Records for the exercise:
━━━━━━━━━━━━━━━━

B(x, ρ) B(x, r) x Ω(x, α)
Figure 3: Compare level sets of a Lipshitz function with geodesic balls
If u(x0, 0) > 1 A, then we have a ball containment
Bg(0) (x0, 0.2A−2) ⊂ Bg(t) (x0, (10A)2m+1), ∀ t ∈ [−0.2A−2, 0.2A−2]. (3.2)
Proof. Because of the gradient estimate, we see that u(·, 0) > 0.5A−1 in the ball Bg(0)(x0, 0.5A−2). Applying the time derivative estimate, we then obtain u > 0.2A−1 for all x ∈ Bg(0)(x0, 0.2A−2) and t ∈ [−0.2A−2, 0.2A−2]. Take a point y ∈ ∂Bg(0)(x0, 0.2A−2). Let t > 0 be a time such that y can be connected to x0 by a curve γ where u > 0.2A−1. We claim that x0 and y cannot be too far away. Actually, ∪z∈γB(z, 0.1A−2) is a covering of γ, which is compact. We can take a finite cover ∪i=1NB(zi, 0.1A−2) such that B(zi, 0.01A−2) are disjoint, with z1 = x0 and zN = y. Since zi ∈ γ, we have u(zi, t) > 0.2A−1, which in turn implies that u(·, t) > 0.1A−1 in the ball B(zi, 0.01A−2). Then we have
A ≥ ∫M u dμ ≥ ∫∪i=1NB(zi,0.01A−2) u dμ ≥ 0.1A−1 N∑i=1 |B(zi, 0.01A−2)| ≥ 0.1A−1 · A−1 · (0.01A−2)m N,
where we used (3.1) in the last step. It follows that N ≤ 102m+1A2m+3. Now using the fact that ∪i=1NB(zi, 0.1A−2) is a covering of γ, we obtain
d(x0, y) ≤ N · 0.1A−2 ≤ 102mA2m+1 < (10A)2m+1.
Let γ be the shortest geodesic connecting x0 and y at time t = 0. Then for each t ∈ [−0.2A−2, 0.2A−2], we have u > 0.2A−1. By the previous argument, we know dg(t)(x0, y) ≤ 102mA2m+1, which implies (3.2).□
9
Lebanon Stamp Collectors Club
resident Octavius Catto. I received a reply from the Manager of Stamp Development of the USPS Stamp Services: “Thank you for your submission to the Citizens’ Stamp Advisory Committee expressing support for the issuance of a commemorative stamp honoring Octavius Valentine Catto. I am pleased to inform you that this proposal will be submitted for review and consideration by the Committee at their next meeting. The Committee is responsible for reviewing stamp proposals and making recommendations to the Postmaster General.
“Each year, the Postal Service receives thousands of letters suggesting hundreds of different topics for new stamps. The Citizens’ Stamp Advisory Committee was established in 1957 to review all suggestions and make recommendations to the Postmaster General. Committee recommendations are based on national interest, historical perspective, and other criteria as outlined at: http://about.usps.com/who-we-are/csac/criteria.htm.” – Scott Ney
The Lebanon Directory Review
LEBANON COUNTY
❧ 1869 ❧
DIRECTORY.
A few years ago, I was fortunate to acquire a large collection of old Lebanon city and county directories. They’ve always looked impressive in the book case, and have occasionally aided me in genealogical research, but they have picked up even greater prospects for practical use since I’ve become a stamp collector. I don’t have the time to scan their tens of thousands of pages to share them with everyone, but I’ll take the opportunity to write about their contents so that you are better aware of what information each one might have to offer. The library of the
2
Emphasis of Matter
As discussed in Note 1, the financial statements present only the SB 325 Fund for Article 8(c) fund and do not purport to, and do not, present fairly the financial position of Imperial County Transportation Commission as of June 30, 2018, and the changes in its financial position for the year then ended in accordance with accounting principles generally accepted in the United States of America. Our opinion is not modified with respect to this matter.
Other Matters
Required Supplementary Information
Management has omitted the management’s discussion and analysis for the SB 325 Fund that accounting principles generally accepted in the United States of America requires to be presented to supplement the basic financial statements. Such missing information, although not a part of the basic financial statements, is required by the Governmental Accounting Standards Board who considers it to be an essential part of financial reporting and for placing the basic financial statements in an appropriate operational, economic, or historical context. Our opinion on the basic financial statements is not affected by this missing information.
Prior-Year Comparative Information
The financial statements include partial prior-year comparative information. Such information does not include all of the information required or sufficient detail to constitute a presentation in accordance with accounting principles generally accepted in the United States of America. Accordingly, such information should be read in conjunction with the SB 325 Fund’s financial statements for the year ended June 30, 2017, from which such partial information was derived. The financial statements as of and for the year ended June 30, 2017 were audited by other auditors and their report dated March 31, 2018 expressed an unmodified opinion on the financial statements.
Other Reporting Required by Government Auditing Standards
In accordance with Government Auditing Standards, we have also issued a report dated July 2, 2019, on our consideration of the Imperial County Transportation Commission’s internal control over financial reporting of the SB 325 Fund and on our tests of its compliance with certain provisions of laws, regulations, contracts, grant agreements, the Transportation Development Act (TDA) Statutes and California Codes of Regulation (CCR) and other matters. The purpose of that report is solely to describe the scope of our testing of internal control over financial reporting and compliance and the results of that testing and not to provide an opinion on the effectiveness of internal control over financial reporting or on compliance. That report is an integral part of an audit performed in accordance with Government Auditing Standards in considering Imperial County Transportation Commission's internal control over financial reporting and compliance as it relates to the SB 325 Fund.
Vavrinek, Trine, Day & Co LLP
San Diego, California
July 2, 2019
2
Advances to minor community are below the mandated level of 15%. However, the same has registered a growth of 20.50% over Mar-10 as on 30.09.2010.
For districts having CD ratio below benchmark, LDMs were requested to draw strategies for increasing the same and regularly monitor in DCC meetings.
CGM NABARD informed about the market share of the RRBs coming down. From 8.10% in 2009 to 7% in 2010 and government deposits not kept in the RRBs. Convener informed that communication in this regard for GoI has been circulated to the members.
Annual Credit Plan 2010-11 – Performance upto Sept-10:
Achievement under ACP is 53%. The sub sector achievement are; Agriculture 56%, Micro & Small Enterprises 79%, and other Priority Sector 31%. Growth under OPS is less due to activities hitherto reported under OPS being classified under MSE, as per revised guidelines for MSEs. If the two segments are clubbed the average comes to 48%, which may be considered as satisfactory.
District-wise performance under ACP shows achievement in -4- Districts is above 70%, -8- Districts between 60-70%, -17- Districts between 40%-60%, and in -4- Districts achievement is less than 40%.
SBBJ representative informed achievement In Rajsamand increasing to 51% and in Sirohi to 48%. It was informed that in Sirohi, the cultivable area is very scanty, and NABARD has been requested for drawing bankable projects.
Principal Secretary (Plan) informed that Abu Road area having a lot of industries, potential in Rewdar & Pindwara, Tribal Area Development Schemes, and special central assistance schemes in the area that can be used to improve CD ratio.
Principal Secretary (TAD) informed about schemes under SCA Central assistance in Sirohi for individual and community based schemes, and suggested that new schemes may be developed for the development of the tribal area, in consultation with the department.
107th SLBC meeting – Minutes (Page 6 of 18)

━━━━━━━━━━━━━━━━

Task description: Write out a word-for-word copy of every entry above.

Result for this task:
B(x, ρ) B(x, r) x Ω(x, α)
Figure 3: Compare level sets of a Lipshitz function with geodesic balls
If u(x0, 0) > 1 A, then we have a ball containment
Bg(0) (x0, 0.2A−2) ⊂ Bg(t) (x0, (10A)2m+1), ∀ t ∈ [−0.2A−2, 0.2A−2]. (3.2)
Proof. Because of the gradient estimate, we see that u(·, 0) > 0.5A−1 in the ball Bg(0)(x0, 0.5A−2). Applying the time derivative estimate, we then obtain u > 0.2A−1 for all x ∈ Bg(0)(x0, 0.2A−2) and t ∈ [−0.2A−2, 0.2A−2]. Take a point y ∈ ∂Bg(0)(x0, 0.2A−2). Let t > 0 be a time such that y can be connected to x0 by a curve γ where u > 0.2A−1. We claim that x0 and y cannot be too far away. Actually, ∪z∈γB(z, 0.1A−2) is a covering of γ, which is compact. We can take a finite cover ∪i=1NB(zi, 0.1A−2) such that B(zi, 0.01A−2) are disjoint, with z1 = x0 and zN = y. Since zi ∈ γ, we have u(zi, t) > 0.2A−1, which in turn implies that u(·, t) > 0.1A−1 in the ball B(zi, 0.01A−2). Then we have
A ≥ ∫M u dμ ≥ ∫∪i=1NB(zi,0.01A−2) u dμ ≥ 0.1A−1 N∑i=1 |B(zi, 0.01A−2)| ≥ 0.1A−1 · A−1 · (0.01A−2)m N,
where we used (3.1) in the last step. It follows that N ≤ 102m+1A2m+3. Now using the fact that ∪i=1NB(zi, 0.1A−2) is a covering of γ, we obtain
d(x0, y) ≤ N · 0.1A−2 ≤ 102mA2m+1 < (10A)2m+1.
Let γ be the shortest geodesic connecting x0 and y at time t = 0. Then for each t ∈ [−0.2A−2, 0.2A−2], we have u > 0.2A−1. By the previous argument, we know dg(t)(x0, y) ≤ 102mA2m+1, which implies (3.2).□
9
Lebanon Stamp Collectors Club
resident Octavius Catto. I received a reply from the Manager of Stamp Development of the USPS Stamp Services: “Thank you for your submission to the Citizens’ Stamp Advisory Committee expressing support for the issuance of a commemorative stamp honoring Octavius Valentine Catto. I am pleased to inform you that this proposal will be submitted for review and consideration by the Committee at their next meeting. The Committee is responsible for reviewing stamp proposals and making recommendations to the Postmaster General.
“Each year, the Postal Service receives thousands of letters suggesting hundreds of different topics for new stamps. The Citizens’ Stamp Advisory Committee was established in 1957 to review all suggestions and make recommendations to the Postmaster General. Committee recommendations are based on national interest, historical perspective, and other criteria as outlined at: http://about.usps.com/who-we-are/csac/criteria.htm.” – Scott Ney
The Lebanon Directory Review
LEBANON COUNTY
❧ 1869 ❧
DIRECTORY.
A few years ago, I was fortunate to acquire a large collection of old Lebanon city and county directories. They’ve always looked impressive in the book case, and have occasionally aided me in genealogical research, but they have picked up even greater prospects for practical use since I’ve become a stamp collector. I don’t have the time to scan their tens of thousands of pages to share them with everyone, but I’ll take the opportunity to write about their contents so that you are better aware of what information each one might have to offer. The library of the
2
Emphasis of Matter
As discussed in Note 1, the financial statements present only the SB 325 Fund for Article 8(c) fund and do not purport to, and do not, present fairly the financial position of Imperial County Transportation Commission as of June 30, 2018, and the changes in its financial position for the year then ended in accordance with accounting principles generally accepted in the United States of America. Our opinion is not modified with respect to this matter.
Other Matters
Required Supplementary Information
Management has omitted the management’s discussion and analysis for the SB 325 Fund that accounting principles generally accepted in the United States of America requires to be presented to supplement the basic financial statements. Such missing information, although not a part of the basic financial statements, is required by the Governmental Accounting Standards Board who considers it to be an essential part of financial reporting and for placing the basic financial statements in an appropriate operational, economic, or historical context. Our opinion on the basic financial statements is not affected by this missing information.
Prior-Year Comparative Information
The financial statements include partial prior-year comparative information. Such information does not include all of the information required or sufficient detail to constitute a presentation in accordance with accounting principles generally accepted in the United States of America. Accordingly, such information should be read in conjunction with the SB 325 Fund’s financial statements for the year ended June 30, 2017, from which such partial information was derived. The financial statements as of and for the year ended June 30, 2017 were audited by other auditors and their report dated March 31, 2018 expressed an unmodified opinion on the financial statements.
Other Reporting Required by Government Auditing Standards
In accordance with Government Auditing Standards, we have also issued a report dated July 2, 2019, on our consideration of the Imperial County Transportation Commission’s internal control over financial reporting of the SB 325 Fund and on our tests of its compliance with certain provisions of laws, regulations, contracts, grant agreements, the Transportation Development Act (TDA) Statutes and California Codes of Regulation (CCR) and other matters. The purpose of that report is solely to describe the scope of our testing of internal control over financial reporting and compliance and the results of that testing and not to provide an opinion on the effectiveness of internal control over financial reporting or on compliance. That report is an integral part of an audit performed in accordance with Government Auditing Standards in considering Imperial County Transportation Commission's internal control over financial reporting and compliance as it relates to the SB 325 Fund.
Vavrinek, Trine, Day & Co LLP
San Diego, California
July 2, 2019
2
Advances to minor community are below the mandated level of 15%. However, the same has registered a growth of 20.50% over Mar-10 as on 30.09.2010.
For districts having CD ratio below benchmark, LDMs were requested to draw strategies for increasing the same and regularly monitor in DCC meetings.
CGM NABARD informed about the market share of the RRBs coming down. From 8.10% in 2009 to 7% in 2010 and government deposits not kept in the RRBs. Convener informed that communication in this regard for GoI has been circulated to the members.
Annual Credit Plan 2010-11 – Performance upto Sept-10:
Achievement under ACP is 53%. The sub sector achievement are; Agriculture 56%, Micro & Small Enterprises 79%, and other Priority Sector 31%. Growth under OPS is less due to activities hitherto reported under OPS being classified under MSE, as per revised guidelines for MSEs. If the two segments are clubbed the average comes to 48%, which may be considered as satisfactory.
District-wise performance under ACP shows achievement in -4- Districts is above 70%, -8- Districts between 60-70%, -17- Districts between 40%-60%, and in -4- Districts achievement is less than 40%.
SBBJ representative informed achievement In Rajsamand increasing to 51% and in Sirohi to 48%. It was informed that in Sirohi, the cultivable area is very scanty, and NABARD has been requested for drawing bankable projects.
Principal Secretary (Plan) informed that Abu Road area having a lot of industries, potential in Rewdar & Pindwara, Tribal Area Development Schemes, and special central assistance schemes in the area that can be used to improve CD ratio.
Principal Secretary (TAD) informed about schemes under SCA Central assistance in Sirohi for individual and community based schemes, and suggested that new schemes may be developed for the development of the tribal area, in consultation with the department.
107th SLBC meeting – Minutes (Page 6 of 18)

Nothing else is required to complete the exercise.